Faydacılık konusuna geri dönersek, çok basit anlatımıyla hayatın acılar ve hazlarla dolu olduğunu, mutluluğa ulaşabilmek için hazları arttırıp, acıları azaltacak tercihler yapılması gerektiğini, hazların acılara üstün gelebildiği noktalarda insanın kendini mutlu hissedebileceğini söylüyor. Bu günceye sürekli yaşadığım hazları not düşmeye, dolayısıyla onlara sıkı sıkıya tutunmaya gayret eden biri olarak, benim hayat felsefeme çok yakın olduğunu söyleyebilirim. Ben de mutluluğumun temelini bu hazların peşinden kararlılıkla koşturmak olduğunu düşünüyorum.

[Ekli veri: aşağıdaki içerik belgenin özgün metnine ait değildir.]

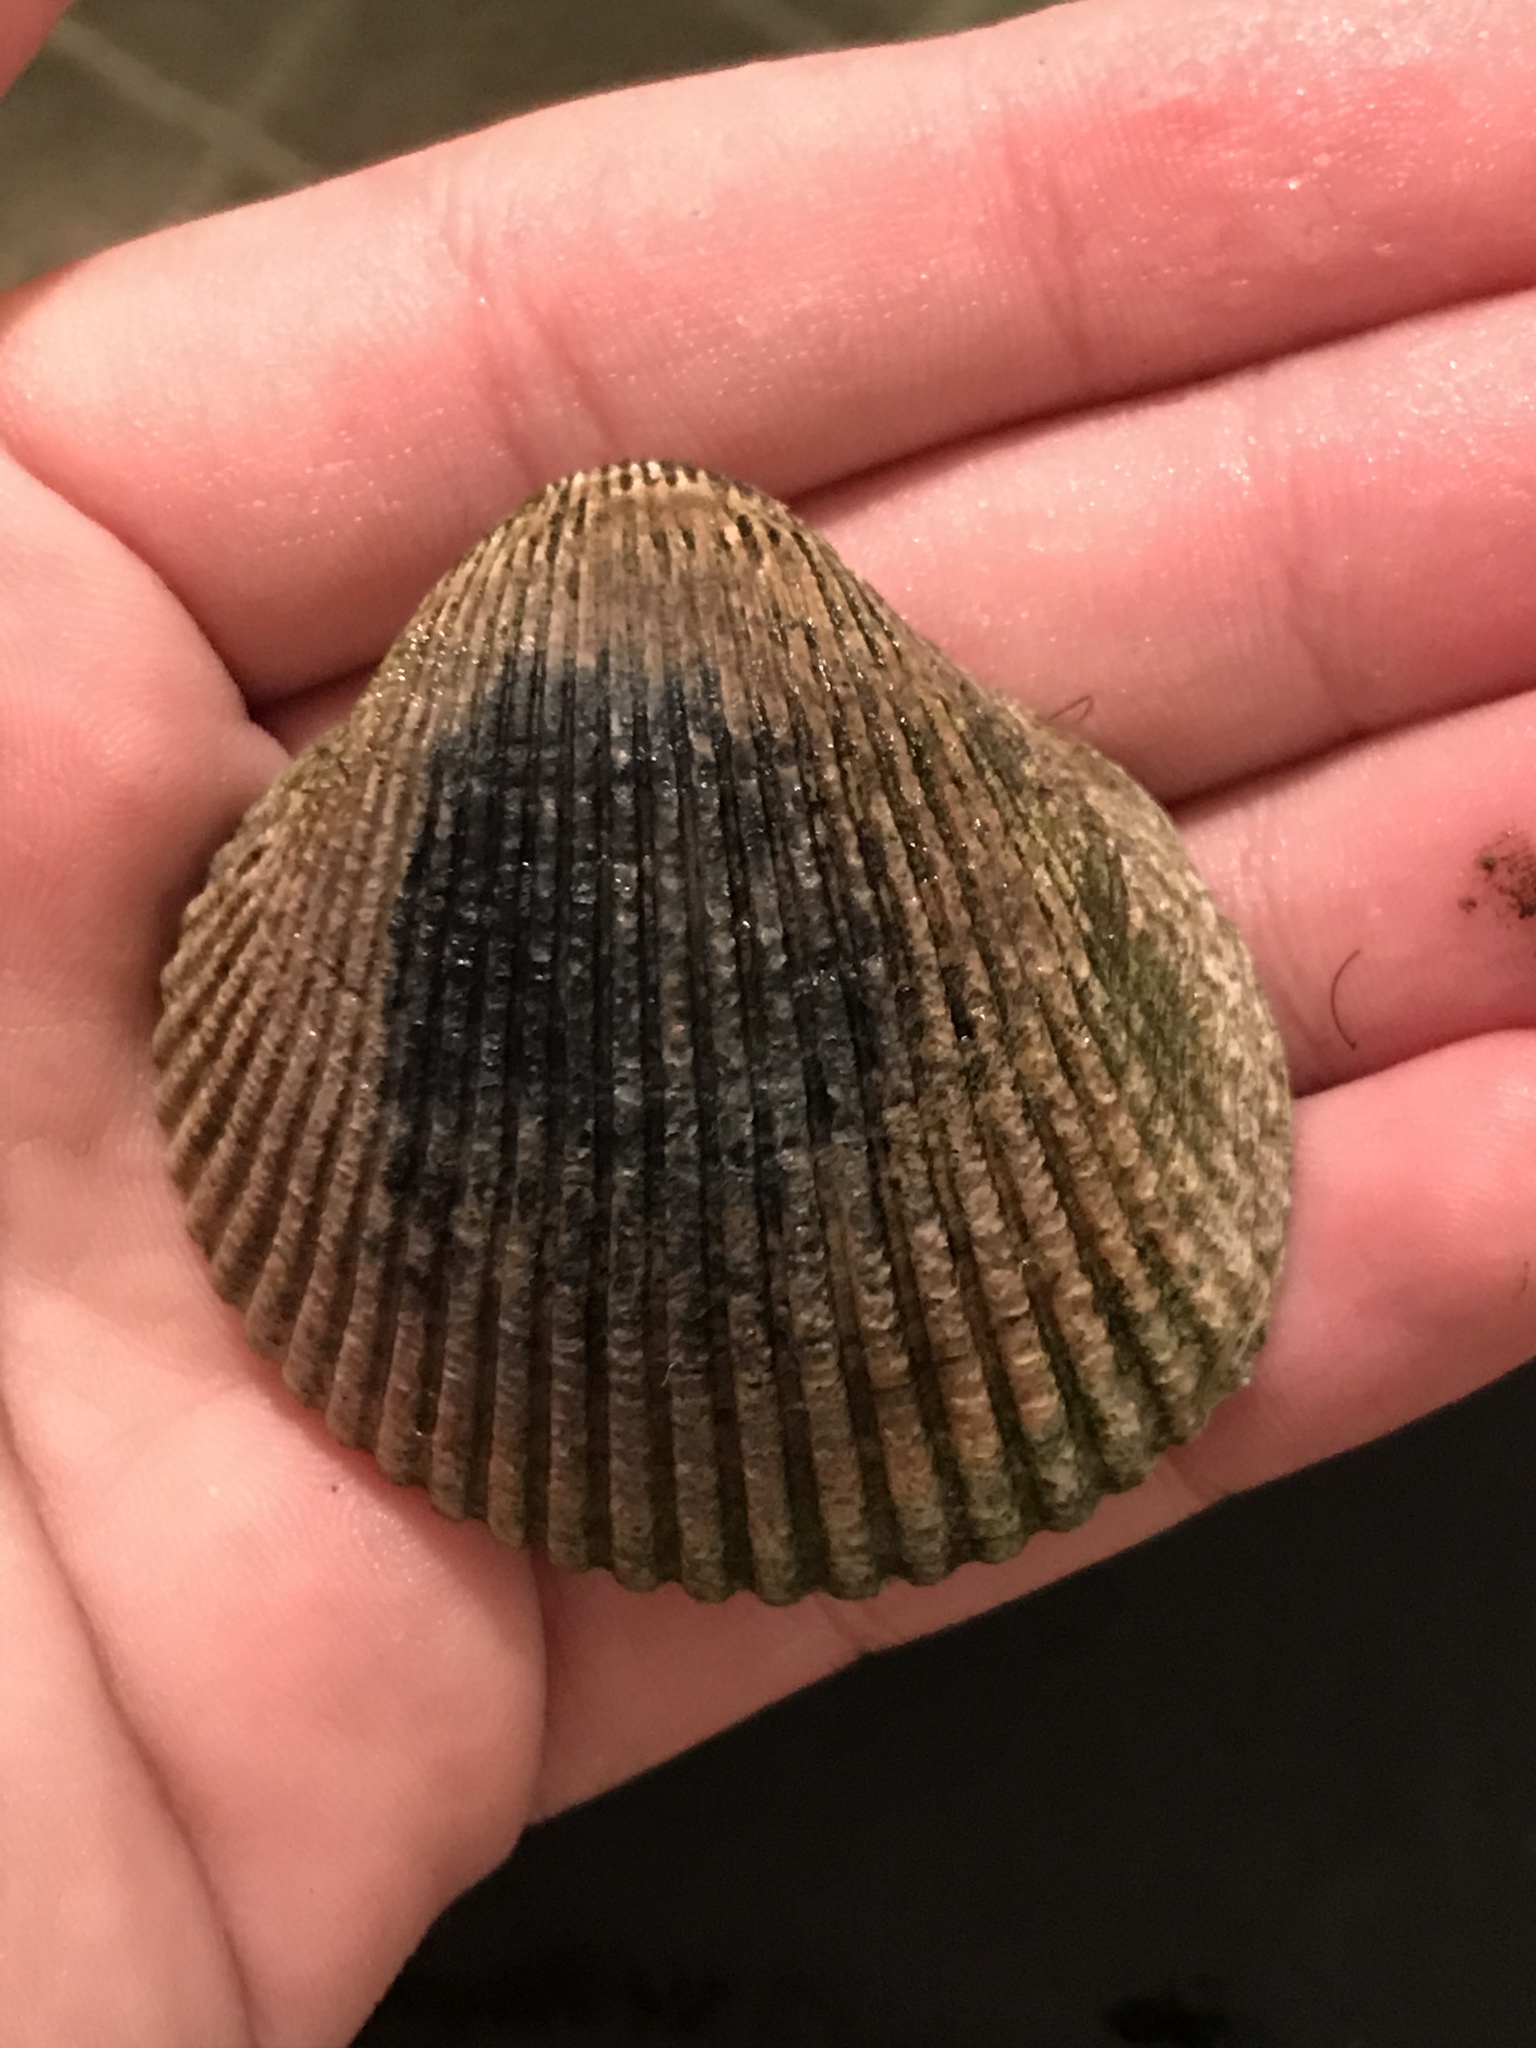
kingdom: Animalia
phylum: Mollusca
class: Bivalvia
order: Cardiida
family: Cardiidae
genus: Clinocardium
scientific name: Clinocardium nuttallii
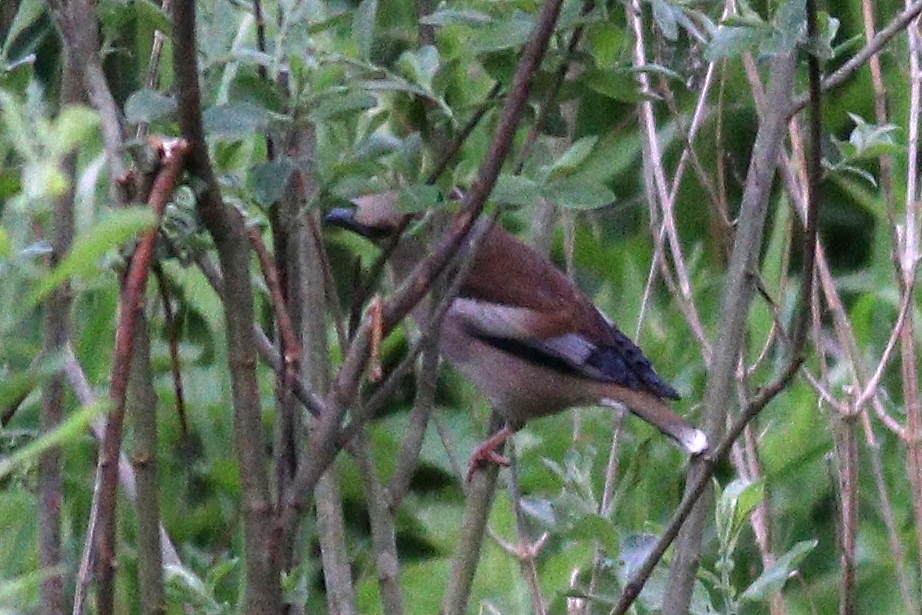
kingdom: Animalia
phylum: Chordata
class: Aves
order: Passeriformes
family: Fringillidae
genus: Coccothraustes
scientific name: Coccothraustes coccothraustes
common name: Hawfinch
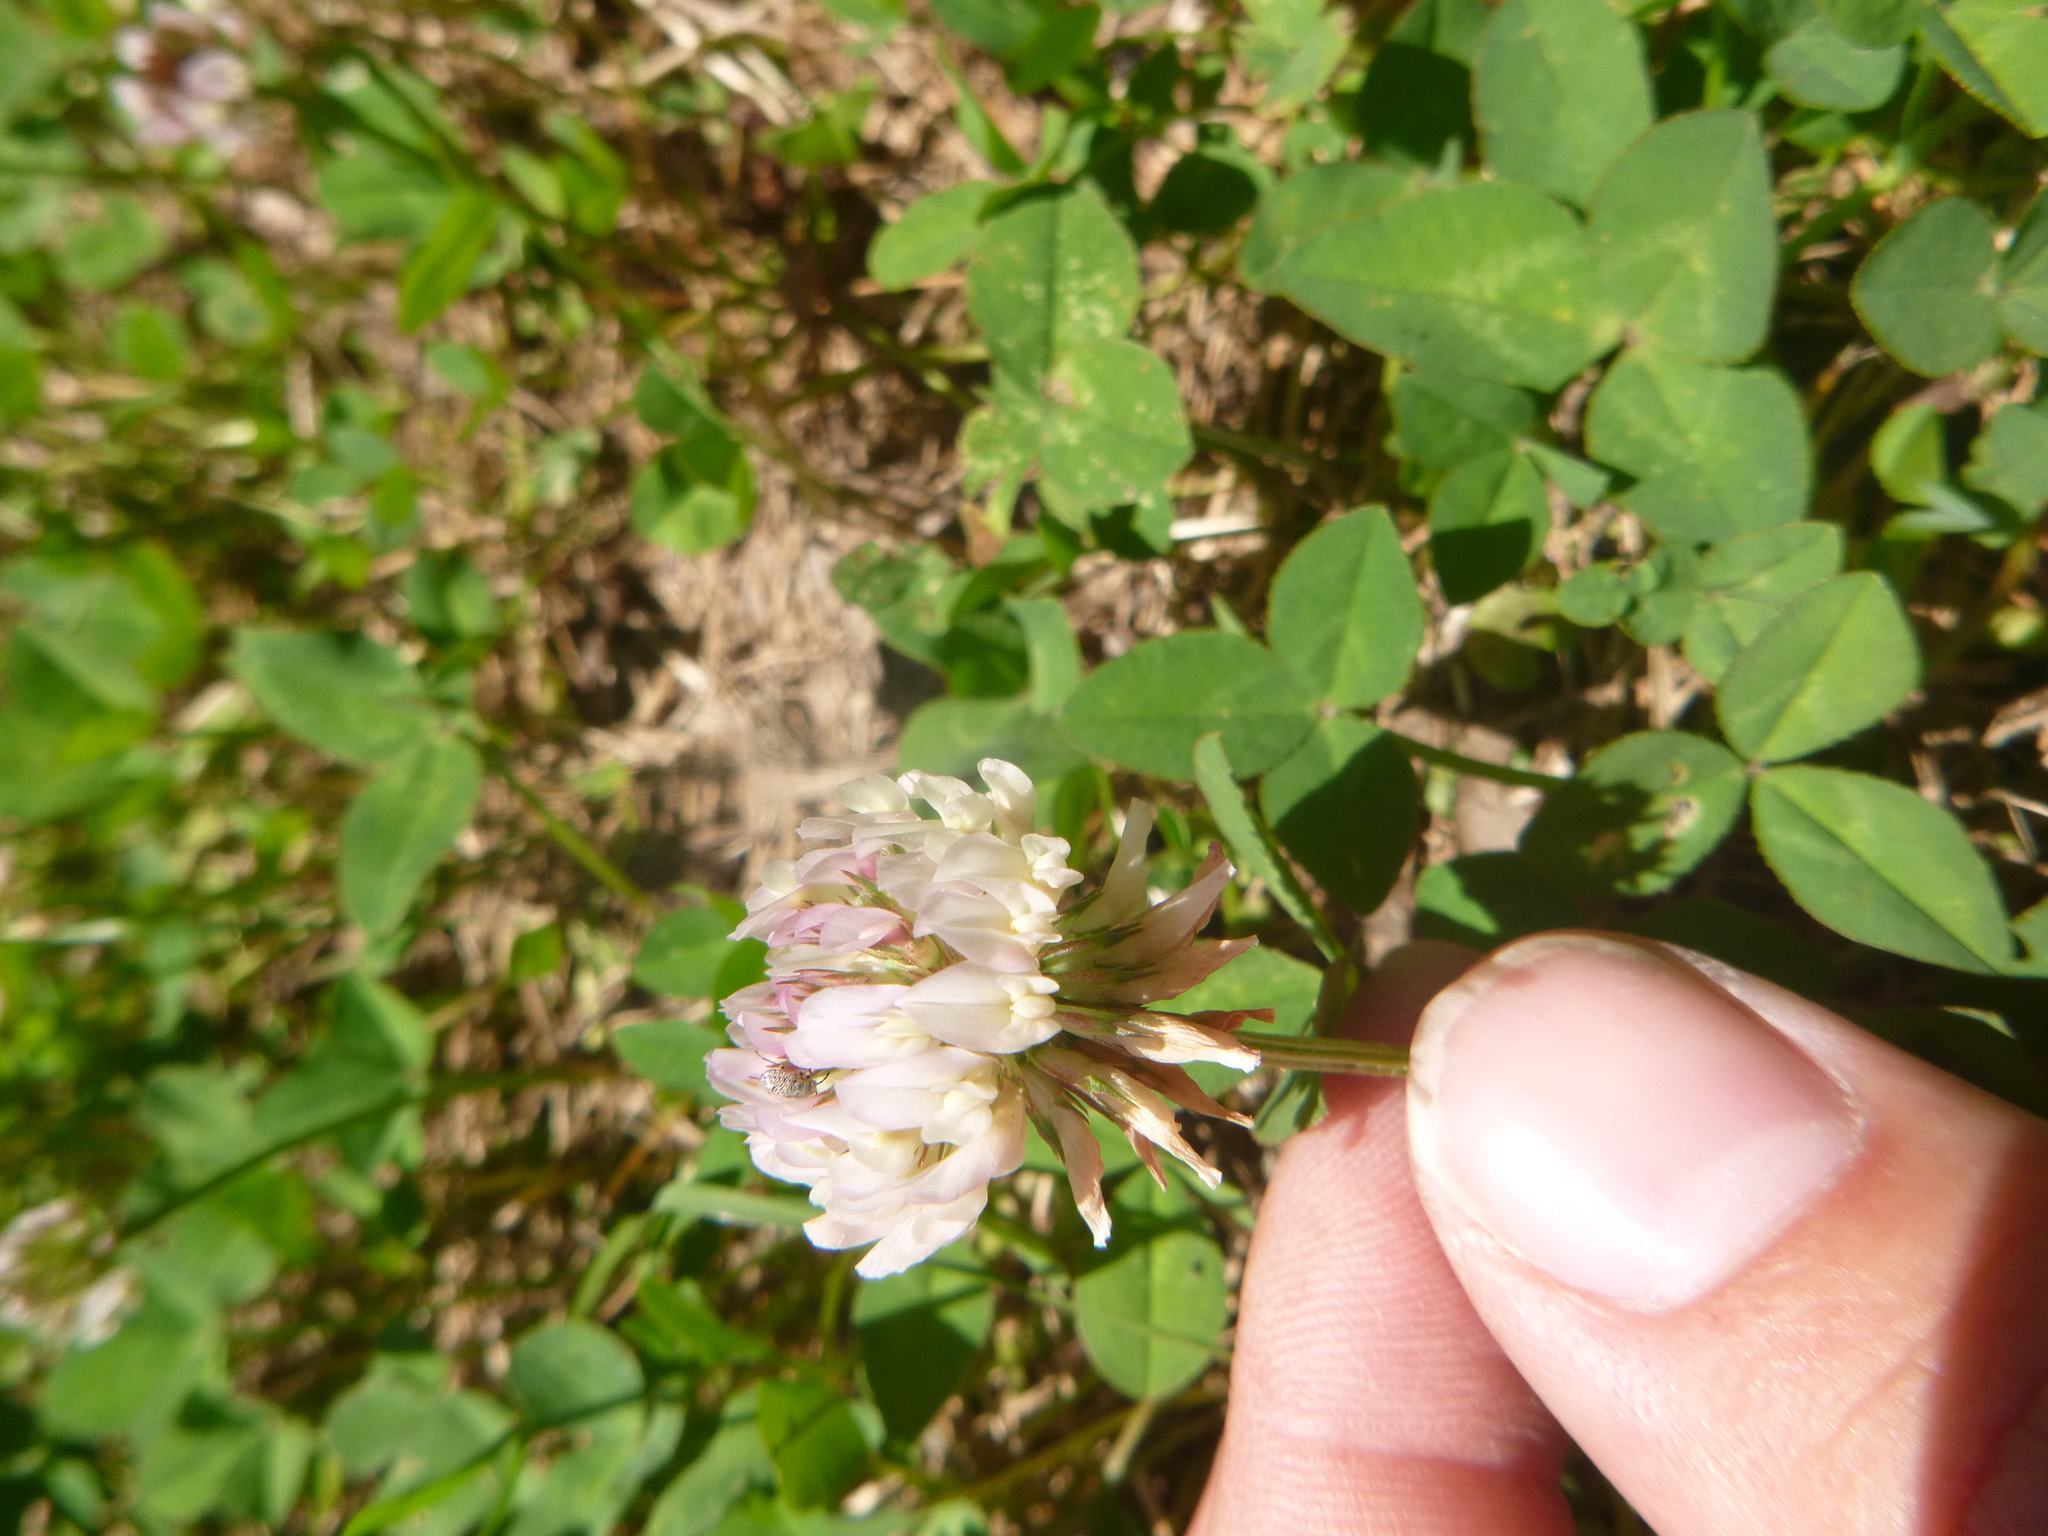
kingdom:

Felsefenin Kısa Tarihi tabii faydacılık ilkesinin yanı sıra düşünce yelpazesinin her renginden fikirlere ev sahipliği yapıyor. Özellikle çağdaş felsefede isimlerini ara ara duysam da haklarında hiçbir şey bilmediğim Hannah Arendt, John Searle, Peter Singer gibi düşünürlerle tanışmaktan büyük keyif alarak, haklarında araştırmalara girişip bilgi toplamaya başladım. Okunacak, izlenecek, dinlenecekler listelerim kontrolsüz şekilde büyümeye devam ediyor. Hayattan elimi ayağımı çekip kendimi bir mağaraya kapatasım var, ne yaparsam yapayım bu ömrün arzu ettiğim bilgiye, tecrübeye yetmeyeceği çok açık. Sokrates'in dediği gibi hiçbir şey bilmeden, ama en azından hiçbir şey bilmediğimin bilincinde göçeceğim bu Dünya'dan.